The system notification arrived that night as I reviewed what had gone wrong.

"When I spoke with genuine intent, the death-resonance in my voice increased. Daniel's survival instinct registered it without understanding what it was. He didn't feel threatened — he felt wrong. And people don't maintain relationships with things that feel wrong."

The mechanism was now clear. My voice carried a constant low-level resonance — the accumulated weight of thirty-three deaths, always present but usually faint enough to dismiss as social awkwardness or unusual presence. When I spoke with genuine intent — when I meant what I was saying rather than performing a script — the resonance depth increased.

Daniel Park had been fine with the performance. He had not been fine with the reality.

"This is the mechanism. And this is why cover relationships above casual utility tier aren't possible."

The assessment went into my operational log under STRUCTURAL CONSTRAINTS.

Three days later, intelligence from Tomas's network confirmed the worst-case scenario.

Daniel had mentioned the meeting to a W&H administrative contact — not as a report, just as social conversation. A strange logistics consultant whose voice made him feel wrong, and he couldn't explain why.

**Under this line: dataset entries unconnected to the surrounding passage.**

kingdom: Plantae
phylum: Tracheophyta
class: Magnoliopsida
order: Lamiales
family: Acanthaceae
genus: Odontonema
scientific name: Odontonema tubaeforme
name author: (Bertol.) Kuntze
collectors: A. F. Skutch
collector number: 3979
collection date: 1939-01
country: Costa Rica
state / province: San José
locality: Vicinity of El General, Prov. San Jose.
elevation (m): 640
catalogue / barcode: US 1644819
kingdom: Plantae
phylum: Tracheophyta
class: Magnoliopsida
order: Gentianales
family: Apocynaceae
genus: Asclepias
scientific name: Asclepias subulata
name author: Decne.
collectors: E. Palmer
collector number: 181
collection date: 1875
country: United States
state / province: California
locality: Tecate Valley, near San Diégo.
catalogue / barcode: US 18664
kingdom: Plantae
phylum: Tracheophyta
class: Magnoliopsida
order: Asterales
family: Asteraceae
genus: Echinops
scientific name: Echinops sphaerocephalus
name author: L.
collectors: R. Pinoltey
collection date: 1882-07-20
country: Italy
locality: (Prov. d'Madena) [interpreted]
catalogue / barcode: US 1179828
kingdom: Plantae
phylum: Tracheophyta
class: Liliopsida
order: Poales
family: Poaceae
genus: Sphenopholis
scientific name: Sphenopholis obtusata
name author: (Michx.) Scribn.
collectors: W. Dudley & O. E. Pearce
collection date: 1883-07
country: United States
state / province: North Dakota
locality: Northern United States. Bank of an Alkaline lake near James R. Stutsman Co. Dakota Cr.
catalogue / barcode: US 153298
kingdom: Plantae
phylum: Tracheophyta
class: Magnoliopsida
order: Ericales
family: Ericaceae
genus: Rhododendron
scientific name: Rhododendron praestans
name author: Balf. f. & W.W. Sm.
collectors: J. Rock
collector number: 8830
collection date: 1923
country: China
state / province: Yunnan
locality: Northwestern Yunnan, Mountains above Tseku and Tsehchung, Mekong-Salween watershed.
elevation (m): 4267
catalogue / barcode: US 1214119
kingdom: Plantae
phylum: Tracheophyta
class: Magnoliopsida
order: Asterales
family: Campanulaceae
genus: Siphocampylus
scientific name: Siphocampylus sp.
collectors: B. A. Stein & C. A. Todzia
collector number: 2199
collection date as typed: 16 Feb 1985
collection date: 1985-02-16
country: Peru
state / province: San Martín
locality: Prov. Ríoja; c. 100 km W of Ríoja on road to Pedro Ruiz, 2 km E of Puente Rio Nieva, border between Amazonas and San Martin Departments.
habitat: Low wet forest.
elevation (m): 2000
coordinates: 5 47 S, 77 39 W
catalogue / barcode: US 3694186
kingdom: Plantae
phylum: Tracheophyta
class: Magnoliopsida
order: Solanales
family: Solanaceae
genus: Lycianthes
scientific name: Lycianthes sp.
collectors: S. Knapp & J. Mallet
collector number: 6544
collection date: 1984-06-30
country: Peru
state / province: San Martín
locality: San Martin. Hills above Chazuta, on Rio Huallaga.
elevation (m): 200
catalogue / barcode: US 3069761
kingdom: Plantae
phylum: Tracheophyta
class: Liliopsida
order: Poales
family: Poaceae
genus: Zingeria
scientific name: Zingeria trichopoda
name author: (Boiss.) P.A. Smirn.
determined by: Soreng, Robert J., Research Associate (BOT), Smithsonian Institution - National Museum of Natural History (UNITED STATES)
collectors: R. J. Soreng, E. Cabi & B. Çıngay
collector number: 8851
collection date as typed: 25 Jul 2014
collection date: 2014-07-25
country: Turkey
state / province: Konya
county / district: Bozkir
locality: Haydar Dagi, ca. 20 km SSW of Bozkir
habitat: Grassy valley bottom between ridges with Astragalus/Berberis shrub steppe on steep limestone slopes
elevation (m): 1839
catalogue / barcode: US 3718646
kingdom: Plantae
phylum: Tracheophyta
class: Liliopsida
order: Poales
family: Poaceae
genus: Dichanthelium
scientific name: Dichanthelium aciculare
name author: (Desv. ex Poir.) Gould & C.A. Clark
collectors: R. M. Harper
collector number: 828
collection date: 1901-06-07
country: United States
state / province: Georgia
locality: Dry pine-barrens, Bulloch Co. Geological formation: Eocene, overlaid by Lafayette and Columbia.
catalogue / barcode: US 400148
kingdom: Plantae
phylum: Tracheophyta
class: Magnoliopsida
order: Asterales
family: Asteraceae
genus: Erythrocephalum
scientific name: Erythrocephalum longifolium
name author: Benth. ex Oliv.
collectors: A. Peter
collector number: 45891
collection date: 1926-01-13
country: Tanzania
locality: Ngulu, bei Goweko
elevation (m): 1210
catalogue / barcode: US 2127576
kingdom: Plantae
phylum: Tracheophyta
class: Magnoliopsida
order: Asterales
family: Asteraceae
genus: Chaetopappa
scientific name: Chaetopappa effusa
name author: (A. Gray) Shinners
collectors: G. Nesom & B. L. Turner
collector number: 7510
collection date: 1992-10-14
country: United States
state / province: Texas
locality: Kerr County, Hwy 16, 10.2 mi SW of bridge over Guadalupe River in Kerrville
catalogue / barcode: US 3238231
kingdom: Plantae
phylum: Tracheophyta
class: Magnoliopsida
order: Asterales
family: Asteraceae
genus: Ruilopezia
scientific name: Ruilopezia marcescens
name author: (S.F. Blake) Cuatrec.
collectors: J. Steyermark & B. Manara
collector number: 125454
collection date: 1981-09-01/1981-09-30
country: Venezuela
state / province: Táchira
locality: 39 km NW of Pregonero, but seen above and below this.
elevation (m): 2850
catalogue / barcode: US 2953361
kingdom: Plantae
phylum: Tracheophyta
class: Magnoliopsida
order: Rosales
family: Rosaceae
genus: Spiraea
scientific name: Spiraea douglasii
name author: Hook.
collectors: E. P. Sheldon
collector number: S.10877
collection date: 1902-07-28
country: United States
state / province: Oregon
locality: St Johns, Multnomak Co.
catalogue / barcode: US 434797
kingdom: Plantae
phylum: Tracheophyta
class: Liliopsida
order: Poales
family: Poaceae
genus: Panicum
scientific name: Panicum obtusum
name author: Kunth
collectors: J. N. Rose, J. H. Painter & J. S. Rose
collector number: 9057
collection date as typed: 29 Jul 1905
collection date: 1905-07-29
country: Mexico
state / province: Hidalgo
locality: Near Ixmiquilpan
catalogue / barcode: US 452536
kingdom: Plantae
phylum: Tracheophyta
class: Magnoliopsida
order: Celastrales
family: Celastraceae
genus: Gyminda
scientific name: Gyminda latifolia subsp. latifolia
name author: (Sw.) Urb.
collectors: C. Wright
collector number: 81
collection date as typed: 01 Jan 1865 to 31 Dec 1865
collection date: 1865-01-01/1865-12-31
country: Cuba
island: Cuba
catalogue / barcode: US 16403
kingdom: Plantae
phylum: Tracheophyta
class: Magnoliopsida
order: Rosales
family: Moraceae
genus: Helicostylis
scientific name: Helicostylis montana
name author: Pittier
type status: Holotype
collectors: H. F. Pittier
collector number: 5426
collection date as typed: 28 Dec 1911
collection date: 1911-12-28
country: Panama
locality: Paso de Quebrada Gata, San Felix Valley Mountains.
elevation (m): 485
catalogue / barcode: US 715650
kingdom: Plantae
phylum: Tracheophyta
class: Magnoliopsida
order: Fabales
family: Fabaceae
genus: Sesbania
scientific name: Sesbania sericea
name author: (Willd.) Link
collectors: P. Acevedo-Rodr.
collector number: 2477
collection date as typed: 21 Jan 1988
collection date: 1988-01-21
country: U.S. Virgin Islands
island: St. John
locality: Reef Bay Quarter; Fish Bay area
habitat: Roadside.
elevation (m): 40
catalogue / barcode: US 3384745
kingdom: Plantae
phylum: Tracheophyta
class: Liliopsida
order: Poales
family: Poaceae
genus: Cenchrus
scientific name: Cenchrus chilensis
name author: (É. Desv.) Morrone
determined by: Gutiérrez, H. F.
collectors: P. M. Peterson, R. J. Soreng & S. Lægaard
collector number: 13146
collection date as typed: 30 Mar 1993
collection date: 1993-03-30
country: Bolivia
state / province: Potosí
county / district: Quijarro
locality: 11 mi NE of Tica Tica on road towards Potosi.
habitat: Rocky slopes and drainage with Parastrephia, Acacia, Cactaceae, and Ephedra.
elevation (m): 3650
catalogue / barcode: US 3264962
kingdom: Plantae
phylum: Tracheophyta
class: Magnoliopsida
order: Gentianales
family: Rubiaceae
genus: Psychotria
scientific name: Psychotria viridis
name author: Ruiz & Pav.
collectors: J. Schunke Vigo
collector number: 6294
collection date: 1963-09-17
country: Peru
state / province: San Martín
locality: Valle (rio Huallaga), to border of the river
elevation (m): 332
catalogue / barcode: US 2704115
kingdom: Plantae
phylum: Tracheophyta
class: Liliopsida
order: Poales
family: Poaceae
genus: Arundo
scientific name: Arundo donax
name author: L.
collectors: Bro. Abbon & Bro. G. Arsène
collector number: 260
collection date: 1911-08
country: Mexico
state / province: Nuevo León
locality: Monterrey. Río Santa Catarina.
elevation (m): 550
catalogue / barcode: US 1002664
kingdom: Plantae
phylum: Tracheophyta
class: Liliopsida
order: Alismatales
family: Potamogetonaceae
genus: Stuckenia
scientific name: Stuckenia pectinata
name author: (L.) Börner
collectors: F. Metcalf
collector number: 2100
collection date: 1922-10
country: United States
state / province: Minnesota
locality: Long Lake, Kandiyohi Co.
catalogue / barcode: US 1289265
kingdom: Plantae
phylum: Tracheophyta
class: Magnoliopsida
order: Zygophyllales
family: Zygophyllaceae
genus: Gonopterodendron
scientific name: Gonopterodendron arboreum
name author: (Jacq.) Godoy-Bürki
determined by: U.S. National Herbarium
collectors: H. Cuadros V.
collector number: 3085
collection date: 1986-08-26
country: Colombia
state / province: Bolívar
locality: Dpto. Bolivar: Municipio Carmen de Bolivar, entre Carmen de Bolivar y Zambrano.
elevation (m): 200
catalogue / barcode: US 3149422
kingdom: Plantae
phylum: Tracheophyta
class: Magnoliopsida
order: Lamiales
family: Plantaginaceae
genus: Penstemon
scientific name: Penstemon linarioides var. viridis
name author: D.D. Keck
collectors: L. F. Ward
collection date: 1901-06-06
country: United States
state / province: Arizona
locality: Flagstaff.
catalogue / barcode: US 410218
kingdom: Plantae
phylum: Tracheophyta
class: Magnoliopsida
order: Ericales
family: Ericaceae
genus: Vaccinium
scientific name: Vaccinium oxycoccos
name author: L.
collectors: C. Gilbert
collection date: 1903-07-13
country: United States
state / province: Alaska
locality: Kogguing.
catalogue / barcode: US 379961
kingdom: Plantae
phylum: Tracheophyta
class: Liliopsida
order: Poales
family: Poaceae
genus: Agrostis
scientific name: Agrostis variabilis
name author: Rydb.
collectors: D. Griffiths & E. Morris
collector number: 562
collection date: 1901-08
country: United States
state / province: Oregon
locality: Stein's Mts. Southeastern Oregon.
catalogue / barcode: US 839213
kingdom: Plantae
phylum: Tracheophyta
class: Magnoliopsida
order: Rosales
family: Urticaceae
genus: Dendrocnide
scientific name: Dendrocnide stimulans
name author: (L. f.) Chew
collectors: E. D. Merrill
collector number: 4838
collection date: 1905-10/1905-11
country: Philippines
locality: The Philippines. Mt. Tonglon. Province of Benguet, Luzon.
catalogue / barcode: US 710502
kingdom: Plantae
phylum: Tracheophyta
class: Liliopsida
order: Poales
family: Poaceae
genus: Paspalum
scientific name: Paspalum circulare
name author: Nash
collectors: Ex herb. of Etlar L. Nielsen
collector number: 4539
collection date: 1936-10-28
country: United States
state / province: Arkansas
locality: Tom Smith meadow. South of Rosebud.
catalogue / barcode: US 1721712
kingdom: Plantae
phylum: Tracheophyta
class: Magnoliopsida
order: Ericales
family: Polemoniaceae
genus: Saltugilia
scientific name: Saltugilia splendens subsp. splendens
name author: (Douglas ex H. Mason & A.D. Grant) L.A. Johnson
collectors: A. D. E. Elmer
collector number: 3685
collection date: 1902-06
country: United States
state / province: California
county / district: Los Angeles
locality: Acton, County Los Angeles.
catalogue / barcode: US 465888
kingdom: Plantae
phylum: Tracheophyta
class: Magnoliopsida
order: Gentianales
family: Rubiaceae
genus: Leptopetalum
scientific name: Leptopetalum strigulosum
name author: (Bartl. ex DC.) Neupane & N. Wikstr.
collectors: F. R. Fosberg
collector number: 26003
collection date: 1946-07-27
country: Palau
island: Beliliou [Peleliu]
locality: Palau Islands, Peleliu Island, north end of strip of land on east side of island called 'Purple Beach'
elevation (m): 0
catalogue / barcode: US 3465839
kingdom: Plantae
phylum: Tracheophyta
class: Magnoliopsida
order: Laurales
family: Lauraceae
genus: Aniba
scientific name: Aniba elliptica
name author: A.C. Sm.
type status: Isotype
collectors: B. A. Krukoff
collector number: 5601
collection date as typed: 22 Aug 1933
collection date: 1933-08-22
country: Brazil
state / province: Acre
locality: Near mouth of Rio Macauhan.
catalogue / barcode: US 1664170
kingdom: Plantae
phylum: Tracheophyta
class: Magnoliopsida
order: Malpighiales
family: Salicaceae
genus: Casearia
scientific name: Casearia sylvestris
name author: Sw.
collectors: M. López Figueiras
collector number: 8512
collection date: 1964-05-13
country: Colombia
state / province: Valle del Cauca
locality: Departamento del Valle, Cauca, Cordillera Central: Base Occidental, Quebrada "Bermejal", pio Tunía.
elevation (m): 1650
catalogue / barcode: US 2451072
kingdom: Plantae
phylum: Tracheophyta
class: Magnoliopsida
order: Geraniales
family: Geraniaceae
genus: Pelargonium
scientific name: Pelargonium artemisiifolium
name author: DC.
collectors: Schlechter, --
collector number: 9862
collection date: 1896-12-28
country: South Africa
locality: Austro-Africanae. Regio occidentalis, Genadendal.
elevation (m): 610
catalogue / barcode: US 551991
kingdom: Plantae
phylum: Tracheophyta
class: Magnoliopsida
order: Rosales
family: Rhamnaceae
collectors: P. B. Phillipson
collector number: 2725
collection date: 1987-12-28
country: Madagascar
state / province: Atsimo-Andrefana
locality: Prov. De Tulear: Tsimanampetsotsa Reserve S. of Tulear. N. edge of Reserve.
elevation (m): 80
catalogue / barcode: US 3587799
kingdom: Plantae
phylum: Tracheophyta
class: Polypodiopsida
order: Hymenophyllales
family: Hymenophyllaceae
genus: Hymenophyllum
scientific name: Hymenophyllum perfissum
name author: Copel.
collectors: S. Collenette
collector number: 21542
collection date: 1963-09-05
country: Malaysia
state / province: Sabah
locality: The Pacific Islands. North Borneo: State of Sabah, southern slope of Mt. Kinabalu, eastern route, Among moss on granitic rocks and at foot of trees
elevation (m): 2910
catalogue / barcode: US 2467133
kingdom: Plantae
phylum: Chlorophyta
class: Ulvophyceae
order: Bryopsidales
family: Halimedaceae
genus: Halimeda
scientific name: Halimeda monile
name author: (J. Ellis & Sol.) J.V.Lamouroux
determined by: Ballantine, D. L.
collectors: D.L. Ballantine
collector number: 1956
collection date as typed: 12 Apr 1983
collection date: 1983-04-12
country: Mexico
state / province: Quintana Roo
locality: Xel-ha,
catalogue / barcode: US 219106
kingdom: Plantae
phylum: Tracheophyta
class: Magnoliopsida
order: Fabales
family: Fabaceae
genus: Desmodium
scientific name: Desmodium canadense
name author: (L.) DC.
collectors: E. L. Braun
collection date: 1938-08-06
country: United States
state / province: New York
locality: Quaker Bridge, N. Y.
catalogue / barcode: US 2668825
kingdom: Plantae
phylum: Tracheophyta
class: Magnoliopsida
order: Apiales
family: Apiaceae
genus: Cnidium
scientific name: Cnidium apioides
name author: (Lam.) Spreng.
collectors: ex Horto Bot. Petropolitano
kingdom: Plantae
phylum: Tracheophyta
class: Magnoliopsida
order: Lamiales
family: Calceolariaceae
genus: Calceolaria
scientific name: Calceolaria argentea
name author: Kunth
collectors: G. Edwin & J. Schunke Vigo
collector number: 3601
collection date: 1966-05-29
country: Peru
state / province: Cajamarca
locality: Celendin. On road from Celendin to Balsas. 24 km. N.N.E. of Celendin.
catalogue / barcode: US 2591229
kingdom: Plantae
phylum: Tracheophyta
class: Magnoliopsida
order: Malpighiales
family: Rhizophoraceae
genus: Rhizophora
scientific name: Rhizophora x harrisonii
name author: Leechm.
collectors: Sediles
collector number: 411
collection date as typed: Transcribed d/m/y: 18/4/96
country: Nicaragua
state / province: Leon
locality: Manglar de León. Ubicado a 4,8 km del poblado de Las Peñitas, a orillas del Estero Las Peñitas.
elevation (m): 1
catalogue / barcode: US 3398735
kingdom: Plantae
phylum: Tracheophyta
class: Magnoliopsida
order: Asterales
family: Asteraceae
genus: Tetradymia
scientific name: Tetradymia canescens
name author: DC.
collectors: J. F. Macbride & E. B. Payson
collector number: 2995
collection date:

The mention reached Holland Manners' investigation file within two weeks.

CORROBORATING DATA: Reported civilian experience of discomfort in subject's presence, specifically vocal. Source: D. Park, Silver Lake, unaffiliated.

The file entry was brief. One data point among others. But it was the first time W&H's documentation had a description of the ability's mechanism rather than just its results.

Holland Manners now had: foreknowledge capability (suspected), command ability (suspected), and discomfort-inducing vocal quality (confirmed civilian report).

"The file is becoming a profile."

I stared at the intelligence summary for a long moment.

The investigation had moved from pattern recognition to mechanistic understanding. Holland wasn't just tracking what I did anymore — he was starting to understand how I did it. The profile would continue growing. More data points. More descriptions. Eventually enough information to predict my behavior, to position countermeasures, to close the operational space I was using.

"This was a mistake. A significant mistake."

I added the failure to my operational log:

COVER RELATIONSHIP ATTEMPT — FAILED Target: Daniel Park, Silver Lake logistics Method: Social engineering over 3 meetings Failure point: Genuine-intent speech in meeting 3 Result: Target withdrawal, report to W&H-adjacent contact W&H file addition: First vocal mechanism description Conclusion: Cover relationships above casual utility tier — not possible.

Below that:

Note: The mechanism is structural. Genuine intent raises resonance depth. Resonance depth creates discomfort in unprotected humans. The solution is to not speak with genuine intent in casual social contexts. The problem is that not speaking with genuine intent in casual social contexts means not speaking with genuine intent in casual social contexts.

I closed the log without elaborating on what that cost meant.

The silence in my room had a particular quality that night.

I sat at the desk with the log closed and the city noise filtering through the walls. Thirty-three deaths. Eight months in Los Angeles. One significant operational mistake that had just fed the investigation file trying to identify me.

"The social isolation is structural."

The thought arrived without self-pity. Just observation. The same way I observed surveillance patterns and mapped intervention ceilings and calculated the acceptable cost of minimum viable actions.

I had known since Academy City that the system came with costs. I had just learned what one of those costs looked like in practice: I couldn't build genuine connections with normal humans without driving them away. The voice that made commands possible also made normalcy impossible.

"File it. Move on."

The instruction was familiar. The execution was harder than it should have been.

I opened the Short Term section and began updating the operation logs.